▸ Task instructions:
A – Repeat the passage of the mailing-list reply on searching emails from "- From: Adam" up to and including "it's extremely fast.".
B – Carry on writing the mailing-list reply on searching emails, picking up after its final sentence.

#### Page text ####

Re: [Evolution] Searching emails?
- From: Adam Tauno Williams <awilliam whitemice org>
- To: evolution-list gnome org
- Subject: Re: [Evolution] Searching emails?
- Date: Mon, 28 Feb 2011 06:30:16 -0500
On Sun, 2011-02-27 at 22:23 +0100, Thomas Novin wrote:
On Thu, 2011-02-24 at 06:12 +0100, Thomas Mittelstaedt wrote:
Am Mittwoch, den 23.02.2011, 15:49 +0100 schrieb Thomas Novin:
Hello
I constantly have a need for searching through my emails. For my Gmail
account I usually go to Gmail Webmail which has a very advanced way of
doing this (if you know the search filters) and it's extremely fast.
For my other account which is an IMAP-connection to an Exchange-server I
can only search from within Evolution. Since the search function is
limited,
Does Exchange's IMAP support SEARCH? [Honestly, I have no idea]. Cyrus
IMAP supports SEARCH and full-text indexing of mailbox content - so
server side search is *FAST* and efficient. I've seen significant
differences in SEARCH implementations over the years between various
IMAP servers (and versions of IMAP servers, and configurations of IMAP
servers).

#### Material provided ####

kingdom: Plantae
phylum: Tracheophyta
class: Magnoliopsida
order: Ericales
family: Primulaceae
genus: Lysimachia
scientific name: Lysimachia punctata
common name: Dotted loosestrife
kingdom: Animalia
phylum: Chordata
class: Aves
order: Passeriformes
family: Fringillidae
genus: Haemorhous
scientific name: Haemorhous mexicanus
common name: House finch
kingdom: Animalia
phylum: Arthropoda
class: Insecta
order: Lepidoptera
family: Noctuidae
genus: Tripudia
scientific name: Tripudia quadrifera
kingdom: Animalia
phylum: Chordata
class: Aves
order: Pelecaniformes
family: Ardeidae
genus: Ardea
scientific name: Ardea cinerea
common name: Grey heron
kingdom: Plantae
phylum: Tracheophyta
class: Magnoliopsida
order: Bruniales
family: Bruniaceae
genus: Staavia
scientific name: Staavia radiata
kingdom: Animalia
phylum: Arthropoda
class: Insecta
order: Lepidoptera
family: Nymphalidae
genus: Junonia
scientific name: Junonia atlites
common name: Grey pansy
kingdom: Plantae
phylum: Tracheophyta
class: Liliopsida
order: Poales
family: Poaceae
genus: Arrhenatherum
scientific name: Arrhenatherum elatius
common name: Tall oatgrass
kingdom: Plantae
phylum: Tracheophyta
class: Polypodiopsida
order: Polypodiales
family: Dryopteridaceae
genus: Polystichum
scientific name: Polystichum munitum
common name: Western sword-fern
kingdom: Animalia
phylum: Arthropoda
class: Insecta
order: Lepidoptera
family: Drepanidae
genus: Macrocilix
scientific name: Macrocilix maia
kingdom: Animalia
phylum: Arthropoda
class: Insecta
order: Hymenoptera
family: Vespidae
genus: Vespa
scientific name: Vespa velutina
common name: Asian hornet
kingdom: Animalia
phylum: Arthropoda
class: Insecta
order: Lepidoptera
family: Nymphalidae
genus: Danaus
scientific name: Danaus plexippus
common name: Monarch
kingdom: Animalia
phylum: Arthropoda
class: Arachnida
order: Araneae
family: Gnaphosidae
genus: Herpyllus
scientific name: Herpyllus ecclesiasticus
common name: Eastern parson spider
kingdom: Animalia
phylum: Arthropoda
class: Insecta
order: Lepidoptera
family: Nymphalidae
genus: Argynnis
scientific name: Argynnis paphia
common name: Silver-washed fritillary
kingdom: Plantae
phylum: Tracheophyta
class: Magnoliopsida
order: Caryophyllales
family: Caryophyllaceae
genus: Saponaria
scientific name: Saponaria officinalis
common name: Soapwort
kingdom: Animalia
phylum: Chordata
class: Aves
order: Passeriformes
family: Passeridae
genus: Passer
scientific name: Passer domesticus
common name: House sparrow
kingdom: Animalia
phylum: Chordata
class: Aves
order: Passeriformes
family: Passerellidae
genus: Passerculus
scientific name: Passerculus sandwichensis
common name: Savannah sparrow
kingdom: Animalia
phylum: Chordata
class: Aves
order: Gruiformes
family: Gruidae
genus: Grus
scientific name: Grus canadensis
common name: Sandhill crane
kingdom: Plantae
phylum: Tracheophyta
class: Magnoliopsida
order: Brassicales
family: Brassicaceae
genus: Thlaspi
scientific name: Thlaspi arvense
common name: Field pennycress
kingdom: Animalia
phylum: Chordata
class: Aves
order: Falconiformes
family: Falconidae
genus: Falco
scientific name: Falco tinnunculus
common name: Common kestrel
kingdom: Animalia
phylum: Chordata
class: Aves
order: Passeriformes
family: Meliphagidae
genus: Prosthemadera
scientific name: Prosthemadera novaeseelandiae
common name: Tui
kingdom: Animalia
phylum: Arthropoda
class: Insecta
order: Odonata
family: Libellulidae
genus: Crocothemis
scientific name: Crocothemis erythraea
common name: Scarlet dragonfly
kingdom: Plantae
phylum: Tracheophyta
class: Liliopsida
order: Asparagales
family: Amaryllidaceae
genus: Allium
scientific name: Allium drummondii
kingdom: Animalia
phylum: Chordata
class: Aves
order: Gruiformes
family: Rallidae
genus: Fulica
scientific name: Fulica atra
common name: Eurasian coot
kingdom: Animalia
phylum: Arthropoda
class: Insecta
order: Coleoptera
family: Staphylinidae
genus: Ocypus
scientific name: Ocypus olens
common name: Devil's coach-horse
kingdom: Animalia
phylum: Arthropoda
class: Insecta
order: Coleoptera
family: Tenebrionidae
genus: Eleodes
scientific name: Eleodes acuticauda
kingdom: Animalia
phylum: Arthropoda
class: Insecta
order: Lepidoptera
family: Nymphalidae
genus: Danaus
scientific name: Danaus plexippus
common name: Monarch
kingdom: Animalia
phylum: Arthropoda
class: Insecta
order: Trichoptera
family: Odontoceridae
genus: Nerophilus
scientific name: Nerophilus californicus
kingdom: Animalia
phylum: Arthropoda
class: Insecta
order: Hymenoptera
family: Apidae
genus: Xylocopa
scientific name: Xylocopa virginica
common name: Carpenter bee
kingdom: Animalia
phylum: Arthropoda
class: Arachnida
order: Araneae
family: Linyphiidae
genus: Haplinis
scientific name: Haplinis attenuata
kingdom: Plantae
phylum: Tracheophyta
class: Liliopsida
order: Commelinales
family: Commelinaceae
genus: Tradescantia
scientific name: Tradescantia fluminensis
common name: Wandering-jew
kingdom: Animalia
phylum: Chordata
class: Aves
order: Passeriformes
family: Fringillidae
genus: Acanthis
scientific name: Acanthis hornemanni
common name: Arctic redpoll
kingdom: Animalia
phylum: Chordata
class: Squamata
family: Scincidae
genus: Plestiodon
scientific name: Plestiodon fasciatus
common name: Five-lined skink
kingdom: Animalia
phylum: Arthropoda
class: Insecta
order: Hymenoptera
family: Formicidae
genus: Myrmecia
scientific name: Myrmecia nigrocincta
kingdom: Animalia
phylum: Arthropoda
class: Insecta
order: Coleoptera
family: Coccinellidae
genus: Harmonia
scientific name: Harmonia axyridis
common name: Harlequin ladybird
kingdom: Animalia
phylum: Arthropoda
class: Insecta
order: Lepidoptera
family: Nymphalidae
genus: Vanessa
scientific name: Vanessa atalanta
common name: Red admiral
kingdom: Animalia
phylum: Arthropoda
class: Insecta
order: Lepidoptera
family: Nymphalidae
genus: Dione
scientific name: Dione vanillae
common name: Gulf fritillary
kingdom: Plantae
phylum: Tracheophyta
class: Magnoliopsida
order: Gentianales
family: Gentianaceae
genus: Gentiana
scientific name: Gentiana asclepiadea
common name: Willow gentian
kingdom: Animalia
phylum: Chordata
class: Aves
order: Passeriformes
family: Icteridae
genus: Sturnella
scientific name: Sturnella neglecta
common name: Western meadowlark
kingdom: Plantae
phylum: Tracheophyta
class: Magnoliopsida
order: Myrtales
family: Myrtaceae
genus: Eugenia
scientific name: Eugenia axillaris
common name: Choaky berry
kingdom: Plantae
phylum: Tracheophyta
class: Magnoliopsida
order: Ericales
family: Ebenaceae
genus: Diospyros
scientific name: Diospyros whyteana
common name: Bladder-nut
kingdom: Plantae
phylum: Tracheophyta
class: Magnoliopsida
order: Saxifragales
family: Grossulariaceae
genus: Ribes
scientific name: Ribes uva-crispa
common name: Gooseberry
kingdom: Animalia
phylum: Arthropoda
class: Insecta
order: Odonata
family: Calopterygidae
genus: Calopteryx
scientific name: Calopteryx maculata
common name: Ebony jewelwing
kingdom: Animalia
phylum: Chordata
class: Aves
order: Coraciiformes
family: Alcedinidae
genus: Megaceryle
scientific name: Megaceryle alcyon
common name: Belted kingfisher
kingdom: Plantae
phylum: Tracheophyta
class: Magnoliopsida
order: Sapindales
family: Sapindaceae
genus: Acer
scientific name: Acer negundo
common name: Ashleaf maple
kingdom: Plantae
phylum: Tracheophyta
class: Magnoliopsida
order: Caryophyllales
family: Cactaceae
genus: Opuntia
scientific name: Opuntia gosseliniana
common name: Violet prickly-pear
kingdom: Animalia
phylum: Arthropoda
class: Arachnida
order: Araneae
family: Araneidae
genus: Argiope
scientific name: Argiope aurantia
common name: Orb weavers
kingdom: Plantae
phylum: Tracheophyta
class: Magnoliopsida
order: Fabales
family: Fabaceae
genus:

####

▸ Answer section:
A –
- From: Adam Tauno Williams <awilliam whitemice org>
- To: evolution-list gnome org
- Subject: Re: [Evolution] Searching emails?
- Date: Mon, 28 Feb 2011 06:30:16 -0500
On Sun, 2011-02-27 at 22:23 +0100, Thomas Novin wrote:
On Thu, 2011-02-24 at 06:12 +0100, Thomas Mittelstaedt wrote:
Am Mittwoch, den 23.02.2011, 15:49 +0100 schrieb Thomas Novin:
Hello
I constantly have a need for searching through my emails. For my Gmail
account I usually go to Gmail Webmail which has a very advanced way of
doing this (if you know the search filters) and it's extremely fast.

B –
What do you mean by "limited"?
No so much limited by number of searches you can do, more that I find
that it often doesn't work or is extremely slow. I just now did a body
search for 'distributed' in "Current Accounts". After 5 minutes I shut
down Evolution because I didn't want to wait any longer. No real CPU
usage either so I doubt much was going on.
It would be interesting to see the telemetry on such a request; is
Evolution asking the server to search the mailbox or downloading the
required data of all candidate messages in order to search locally? [if
the later then no wonder it is slow - and your grep-test, while fast,
will be inaccurate].
According to the go-evolution Wiki:
<quote>
Searching is implemented using a customised
Camel.Search#Camel.FolderSearch object. Since most search operations
work against the Camel.FolderSummary, those are unaltered, but the
(body-contains ...) search is overridden, and sent to the server using
the UID SEARCH command.
</quote>
Then instead did the search with grep. In < 5 secs it was done with two
matches.
But, again, this assumes that the mail is local. A fast, and
incorrect/incomplete, response is worth much.